И все эти сивоусые эсеры из мужиков, в прошлом либо унтеры, либо скороспелые прапорщики Временного правительства, солдаты ударных батальонов и каратели мужицкого министра Чернова, диву давались, слушая Антонова, преподававшего им стратегию и тактику партизанской войны.
В селе Пахотный Угол учитель-эсер Никита Кагардэ собрал мужиков в сельскохозяйственную коммуну. Коммунары пахали, сеяли, а ночами, собравшись в ригах, будущие командиры антоновских полков проходили курс теории партизанской войны и школу разведки.
4
Так прошли зима и весна. Антоновская дружина грабила кооперативы, кое-где подстреливала коммунистов, разнесла Золотовский волостной Совет, убила трех его работников. Чекисты и отдельные красные отряды выступали против Антонова, но тот неизменно ускользал. Он знал все лощины, буераки, тропы в лесах и переправы через речки.
Кулаки из Паревки, Иноковки, Рамзы, Вяжли, Карай-Салтыков, Калугине, Курдюков, Трескино, Золотовки, Инжавино, Красивки, Чернавки, Перевоза кормили его дружину, снабжали продовольствием, лошадьми, сведениями о красных. Он то отсиживался в зарослях реки Вяжли, то в бесконечных озерах, поросших камышом, то уходил на реку Ворону и устраивался там в надежных убежищах. И не поймать его!
И вот, почувствовав свою силу, зная, что леса и заросли вдоль берегов рек кишмя кишат дезертирами, Антонов решил приумножить свои силы. Агенты его разносят клич по Тамбовщине:
— Антонов собирает дезертиров на Трескинские луга! Валите, братцы, к Степанычу!
1
На юге Тамбовщины в глухих местах среди болот и речушек прячется от мира село Трескино. Богатые трескинские мужики еще до Февральской революции путались с эсерами, и не раз в прошлые времена прятался Антонов со своими боевиками в густых лесных зарослях, знал все тропинки, каждую извилину Лопатинки-реки, каждый островок на озерах, каждого мужика на селе. Трескинские мужики тоже знали и уважали Антонова за то, что он им «слободу» воюет, и не раз выручали из беды.

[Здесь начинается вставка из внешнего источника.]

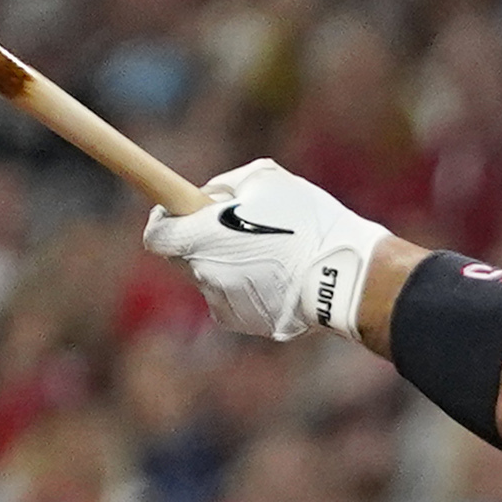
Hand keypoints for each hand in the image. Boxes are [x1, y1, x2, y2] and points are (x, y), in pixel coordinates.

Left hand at [143, 160, 386, 345]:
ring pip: (210, 278)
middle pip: (183, 257)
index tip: (181, 213)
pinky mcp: (242, 322)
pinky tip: (276, 279)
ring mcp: (221, 300)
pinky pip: (230, 300)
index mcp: (200, 237)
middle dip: (202, 242)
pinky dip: (245, 289)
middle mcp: (203, 273)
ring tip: (270, 256)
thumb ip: (224, 184)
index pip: (155, 235)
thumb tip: (208, 197)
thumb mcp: (266, 178)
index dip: (165, 221)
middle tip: (237, 230)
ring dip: (227, 265)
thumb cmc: (308, 223)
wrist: (346, 278)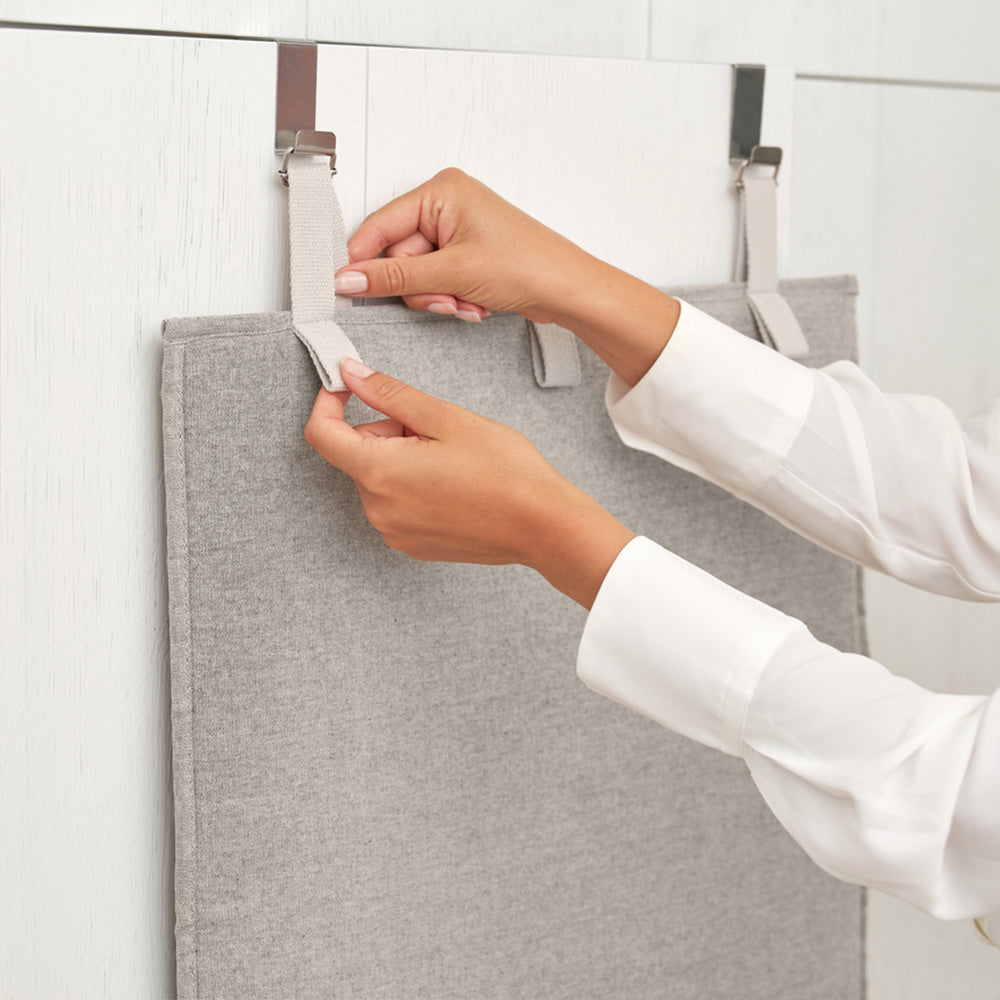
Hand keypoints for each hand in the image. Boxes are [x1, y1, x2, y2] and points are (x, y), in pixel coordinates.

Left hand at [304, 357, 634, 608]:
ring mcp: (395, 531)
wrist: (542, 526)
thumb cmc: (506, 474)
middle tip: (433, 425)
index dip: (328, 402)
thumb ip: (391, 394)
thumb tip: (352, 376)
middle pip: (357, 454)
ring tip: (450, 458)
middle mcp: (379, 509)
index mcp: (381, 473)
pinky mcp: (412, 544)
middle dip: (386, 429)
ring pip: (379, 477)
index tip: (345, 387)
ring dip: (401, 458)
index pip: (322, 433)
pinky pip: (395, 504)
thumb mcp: (447, 419)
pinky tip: (452, 483)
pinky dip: (412, 486)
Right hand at [334, 167, 591, 322]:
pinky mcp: (466, 255)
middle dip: (421, 287)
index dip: (363, 260)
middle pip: (399, 256)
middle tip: (445, 298)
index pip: (380, 226)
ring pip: (417, 276)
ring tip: (466, 300)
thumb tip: (350, 279)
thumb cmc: (528, 264)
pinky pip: (437, 282)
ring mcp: (457, 231)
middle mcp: (447, 205)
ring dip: (438, 297)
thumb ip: (395, 278)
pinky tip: (474, 302)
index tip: (346, 288)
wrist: (568, 290)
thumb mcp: (452, 272)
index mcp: (441, 191)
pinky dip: (451, 298)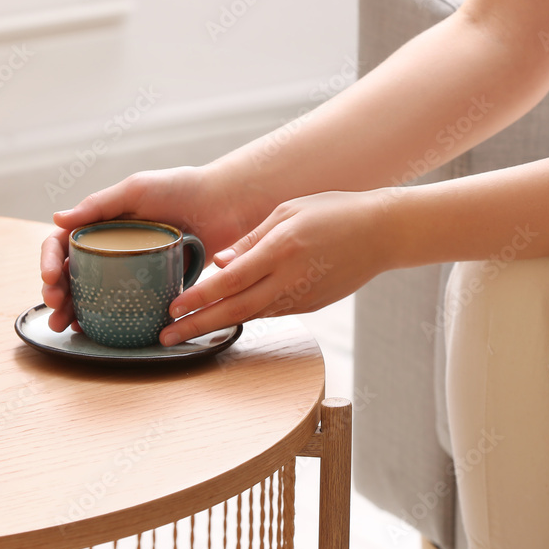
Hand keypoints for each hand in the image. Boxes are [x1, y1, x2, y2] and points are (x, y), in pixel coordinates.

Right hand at [40, 165, 266, 332]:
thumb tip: (57, 220)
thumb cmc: (182, 188)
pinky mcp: (154, 284)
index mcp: (102, 223)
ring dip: (74, 311)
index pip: (63, 243)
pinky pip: (126, 304)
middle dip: (57, 292)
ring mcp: (132, 268)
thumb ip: (100, 204)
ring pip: (93, 293)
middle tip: (56, 308)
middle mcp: (112, 246)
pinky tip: (94, 330)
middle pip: (73, 273)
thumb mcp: (138, 189)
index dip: (49, 260)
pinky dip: (106, 318)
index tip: (49, 278)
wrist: (225, 204)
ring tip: (66, 326)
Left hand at [159, 190, 391, 344]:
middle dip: (197, 324)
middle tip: (166, 336)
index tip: (171, 308)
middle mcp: (290, 278)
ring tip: (187, 333)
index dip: (198, 297)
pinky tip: (225, 320)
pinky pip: (273, 313)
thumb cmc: (334, 212)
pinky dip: (246, 318)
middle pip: (236, 309)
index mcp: (281, 249)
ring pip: (253, 316)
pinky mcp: (313, 305)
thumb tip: (219, 264)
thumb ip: (252, 239)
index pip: (230, 281)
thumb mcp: (289, 211)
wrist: (382, 233)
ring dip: (217, 326)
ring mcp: (303, 296)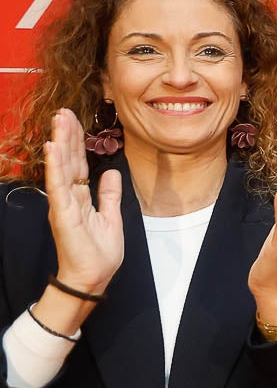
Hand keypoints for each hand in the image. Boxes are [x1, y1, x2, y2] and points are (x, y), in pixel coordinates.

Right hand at [45, 109, 122, 293]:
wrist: (93, 277)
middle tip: (64, 110)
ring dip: (60, 142)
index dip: (77, 142)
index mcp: (80, 197)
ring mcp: (64, 203)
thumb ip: (109, 194)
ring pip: (61, 166)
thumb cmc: (99, 253)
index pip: (78, 163)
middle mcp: (69, 197)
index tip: (75, 120)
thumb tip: (110, 172)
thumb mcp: (111, 217)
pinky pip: (58, 185)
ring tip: (59, 119)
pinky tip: (54, 147)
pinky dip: (56, 166)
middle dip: (67, 134)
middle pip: (68, 160)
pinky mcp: (62, 212)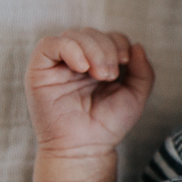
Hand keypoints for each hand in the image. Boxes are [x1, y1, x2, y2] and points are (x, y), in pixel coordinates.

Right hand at [26, 28, 154, 156]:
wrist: (85, 148)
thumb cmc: (107, 125)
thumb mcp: (135, 96)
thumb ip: (142, 71)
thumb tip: (138, 45)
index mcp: (97, 63)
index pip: (108, 37)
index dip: (119, 43)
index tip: (126, 63)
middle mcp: (76, 61)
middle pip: (91, 33)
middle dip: (106, 49)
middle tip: (110, 75)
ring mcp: (57, 65)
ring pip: (73, 35)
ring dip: (92, 50)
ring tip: (100, 75)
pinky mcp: (39, 71)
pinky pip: (49, 45)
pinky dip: (70, 49)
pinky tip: (82, 68)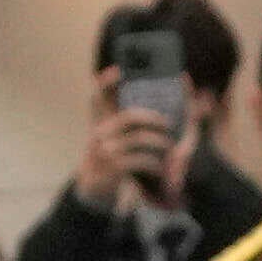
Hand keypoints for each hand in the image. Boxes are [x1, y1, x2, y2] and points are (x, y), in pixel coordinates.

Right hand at [75, 94, 184, 209]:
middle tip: (167, 123)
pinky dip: (155, 163)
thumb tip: (134, 100)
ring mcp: (106, 151)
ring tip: (168, 147)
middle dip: (153, 118)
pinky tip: (160, 167)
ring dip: (159, 143)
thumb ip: (116, 120)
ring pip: (139, 139)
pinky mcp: (114, 169)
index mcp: (100, 124)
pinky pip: (141, 160)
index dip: (105, 83)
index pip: (98, 97)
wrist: (93, 190)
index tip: (118, 70)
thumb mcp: (106, 138)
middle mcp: (100, 134)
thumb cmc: (106, 159)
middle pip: (129, 117)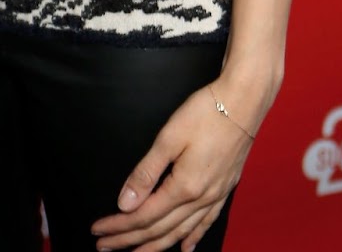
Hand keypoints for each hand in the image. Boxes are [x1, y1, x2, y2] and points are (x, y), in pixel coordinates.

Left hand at [90, 83, 254, 251]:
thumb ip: (145, 173)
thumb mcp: (168, 138)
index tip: (98, 231)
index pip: (144, 216)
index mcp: (184, 187)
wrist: (243, 104)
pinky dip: (192, 239)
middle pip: (159, 229)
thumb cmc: (205, 114)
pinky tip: (185, 248)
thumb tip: (125, 203)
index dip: (119, 226)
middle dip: (130, 240)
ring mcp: (215, 197)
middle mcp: (201, 199)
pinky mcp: (224, 190)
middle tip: (104, 247)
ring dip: (156, 246)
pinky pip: (206, 224)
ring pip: (181, 232)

Июль девятнадцатого года плыл над миром. Дни стояли жаркие. Наливалась рожь, из садов несло запахом скороспелок. Оводы бесились над Лопатинкой.
Духота, зной.
С утра на берега реки стекался народ. Пугливо озираясь, люди в полушубках, шинелях, давно не мытые, выползали из кустов, осматривались и, увидя себе подобных, присоединялись к ним.

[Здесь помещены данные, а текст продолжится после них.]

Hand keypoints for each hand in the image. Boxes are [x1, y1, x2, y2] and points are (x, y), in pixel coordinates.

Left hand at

К полудню было на лугу тысячи две вооруженных чем; попало, голодных и озлобленных дезертиров.
2
Когда солнце начало скатываться к черте горизонта, группа конников вброд переехала Лопатинку. Мокрые лошади вынесли на сочную траву всадников — антоновскую дружину. Все они были одеты одинаково: красные галифе, красные фуражки, зеленые банты на груди, кожаные тужурки, оружие позвякивает, поблескивает.
Всадники спешились. Лишь Антонов, его денщик, конопатый Абрашка, Токмаков и Ишин остались в седлах. Приказав дружинникам разбить на лугу палатки, притащить из села столы и табуретки для писарей, Антонов подъехал к дезертирам. Они столпились вокруг дружинников, щупали их куртки, гладили крупы добрых коней, восхищались оружием и обмундировкой, щелкали языками, смачно ругались.

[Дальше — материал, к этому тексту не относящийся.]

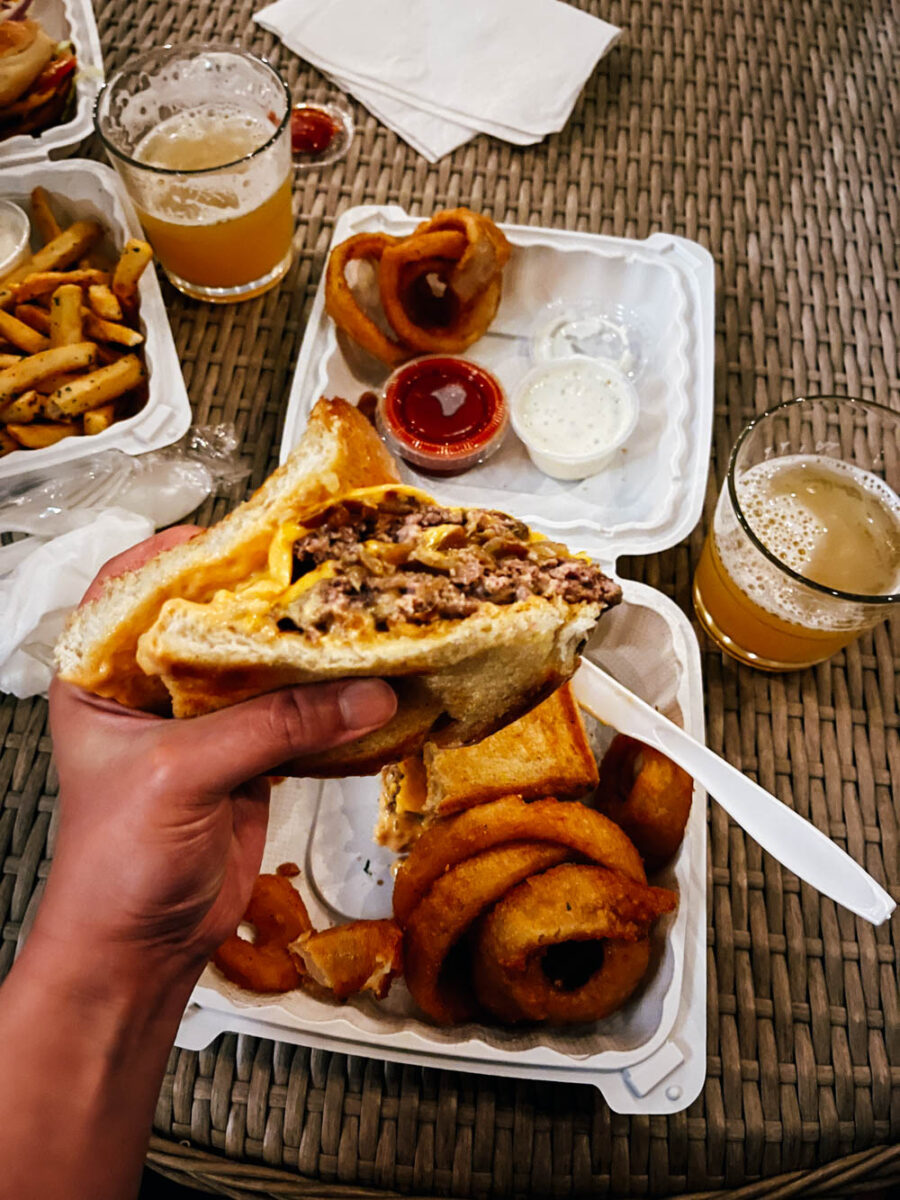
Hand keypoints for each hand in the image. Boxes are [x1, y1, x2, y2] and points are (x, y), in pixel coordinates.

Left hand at [40, 527, 396, 979]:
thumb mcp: (182, 774)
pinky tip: (370, 691)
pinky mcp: (248, 759)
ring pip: (262, 669)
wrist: (138, 950)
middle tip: (324, 571)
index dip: (183, 552)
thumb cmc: (116, 861)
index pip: (133, 586)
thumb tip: (367, 694)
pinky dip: (333, 707)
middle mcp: (153, 690)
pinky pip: (297, 719)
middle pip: (212, 622)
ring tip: (360, 622)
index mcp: (101, 676)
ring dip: (309, 654)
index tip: (245, 534)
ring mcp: (204, 724)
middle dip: (267, 600)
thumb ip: (273, 726)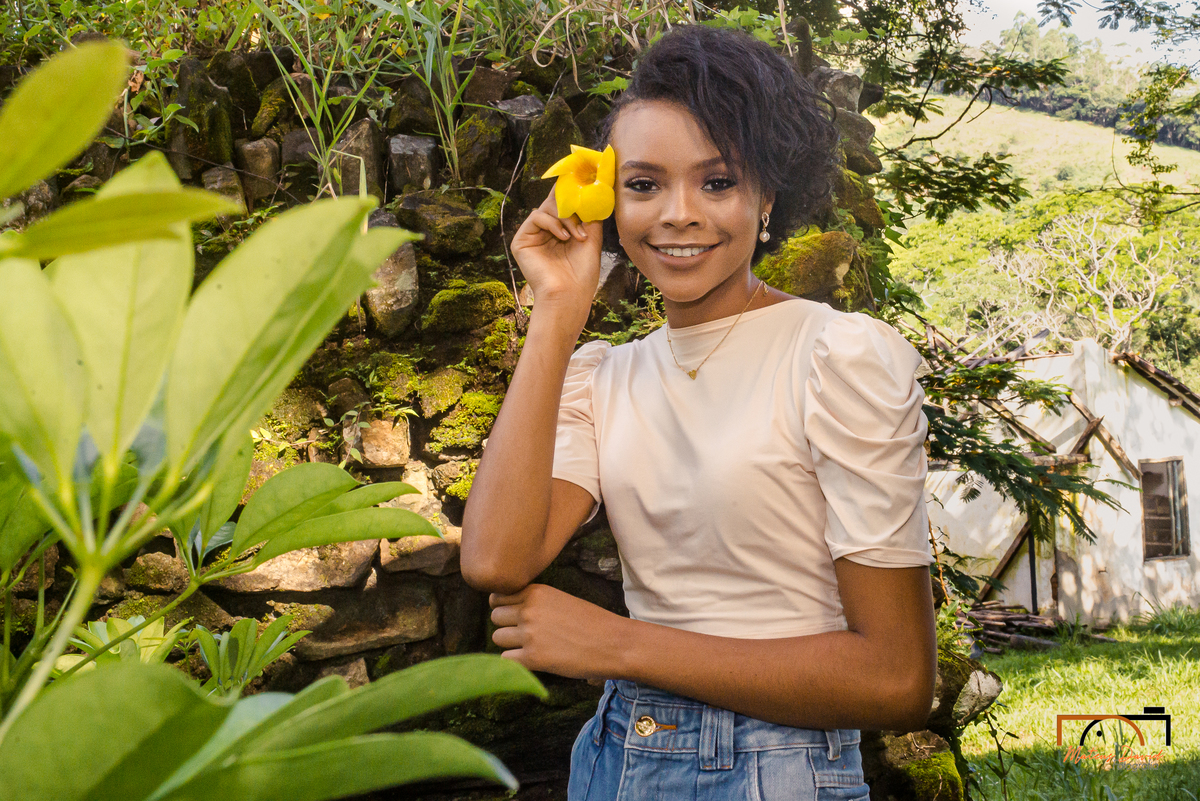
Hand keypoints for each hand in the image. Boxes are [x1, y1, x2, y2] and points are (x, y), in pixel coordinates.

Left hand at [489, 583, 623, 680]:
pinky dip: (516, 663)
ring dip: (510, 644)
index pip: (498, 597)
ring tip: (531, 648)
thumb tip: (510, 612)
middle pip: (495, 617)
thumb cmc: (592, 622)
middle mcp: (529, 609)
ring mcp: (529, 633)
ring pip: (497, 638)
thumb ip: (536, 602)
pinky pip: (506, 660)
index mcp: (536, 592)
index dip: (505, 608)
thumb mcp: (561, 600)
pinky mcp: (533, 657)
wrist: (614, 643)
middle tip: (525, 635)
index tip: (515, 617)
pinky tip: (533, 661)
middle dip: (507, 626)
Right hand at [510, 186, 602, 313]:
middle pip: (555, 202)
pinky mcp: (522, 241)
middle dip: (571, 200)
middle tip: (583, 199)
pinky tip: (564, 237)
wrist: (569, 295)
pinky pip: (536, 217)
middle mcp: (546, 232)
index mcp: (561, 231)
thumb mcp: (592, 238)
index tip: (585, 176)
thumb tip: (594, 190)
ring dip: (566, 218)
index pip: (564, 204)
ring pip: (548, 208)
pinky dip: (553, 223)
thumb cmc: (582, 273)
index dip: (572, 190)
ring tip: (577, 236)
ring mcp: (533, 236)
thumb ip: (590, 214)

Антонов внимательно приглядывался к скопищу бродяг: в норах, как кроты, прятались они от красных и по виду были готовы на все.
— Сырой материалец, — шепнул Ишин на ухо Антонову. — Можно ли с ними танцы танцевать, как соображаешь?
Антонов рассмеялся.
— Потанцуем! Ты с ними поговоришь, что ли? — обратился он к Токмакову.
— Иван побалакает. Он мастер болтать со всякой сволочью, — пренебрежительно бросил Токмаков.
— Ну-ну! — дрогнув скулами, огрызнулся Ишин. — Отрежу я тебе когда-нибудь язык, Петр Михалыч!
Пока Ишин и Токмаков, не слишком любившие друг друга, вполголоса переругивались, Антонов, чтобы не слышать до смерти надоевших ссор, отъехал в сторону, где расположилось человек тридцать, одетых в потрепанные офицерские шинели со следами погон на плечах.
Дезертиры окружили коменданта штаба дружины Трубку. Его крупная бочкообразная фигура, молодцевато возвышавшаяся на пегом длинновязом коне, внушала им мысль, что он и есть из «самых главных».